The teachers said they are protesting against the government’s failure to address the poor state of polytechnics and monotechnics in the country.

The teachers’ strike coincided with that of the Judiciary Staff Union of Nigeria, which also commended on Tuesday.

JUSUN said the indefinite, nationwide strike is to press for its demand for financial autonomy for the judiciary. This comes nearly one year after President Muhammadu Buhari signed an Executive Order granting financial autonomy to the nation’s judiciary.

Members of the union have locked courts in Lagos, Oyo, Kano,  and other parts of Nigeria, as they enforced the strike. The members sealed some of the offices in the courts and pasted strike notices at their entrances.

These strike actions are coming just five days after the Resident Doctors embarked on a nationwide strike, in protest over non-payment of allowances and other conditions of service.

Anderson Ezeibe, President of ASUP, told journalists in Abuja on Tuesday that academic activities had been halted in all polytechnics and similar institutions across the nation, starting from 12 a.m.

He stressed that ASUP’s demands had been communicated to the ministries of education, labor, and others, including the state governors, but regretted that despite that, nothing had been done about them.

The lecturers’ grievances to include non-implementation of 2014 NEEDS Report and non-release of revitalization fund to the sector despite assurances given by the government in 2017.

 “Our grievances also include the non-reconstitution of governing councils in federal polytechnics and many state-owned institutions leading to the disruption of governance and administrative processes in the institutions since May 2020,” he said.

On its part, the judicial workers’ union at its national executive meeting in Abuja on March 13, 2021, handed a three-week ultimatum to the government.
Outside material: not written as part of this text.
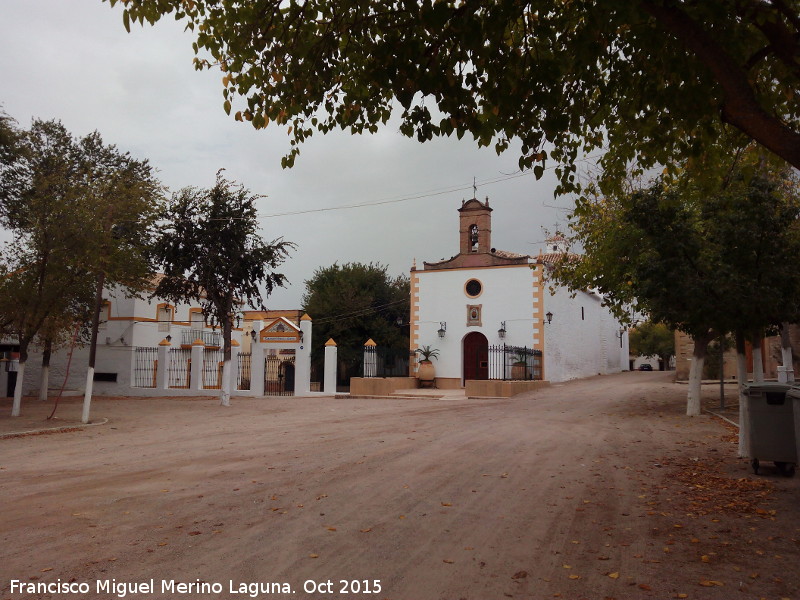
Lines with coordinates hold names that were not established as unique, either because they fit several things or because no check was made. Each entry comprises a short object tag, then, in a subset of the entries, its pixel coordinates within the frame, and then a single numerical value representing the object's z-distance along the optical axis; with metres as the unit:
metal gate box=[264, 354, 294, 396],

It followed this up with a circular dated April 1, 2021,  in which it mobilized its members to shut down courts in the country with effect from today, Tuesday, April 6.

“Therefore, as a result of the public holiday on April 5, 2021, the strike action has been postponed to Tuesday, April 6, 2021. You are directed to shut down courts/departments in your states until further notice from the National Secretariat of JUSUN in Abuja,” Isaiah Adetola, General Secretary of JUSUN, said in the circular.

Buhari on May 22, 2020, signed into law an Executive Order granting financial autonomy to the legislature and the judiciary in the 36 states of the federation.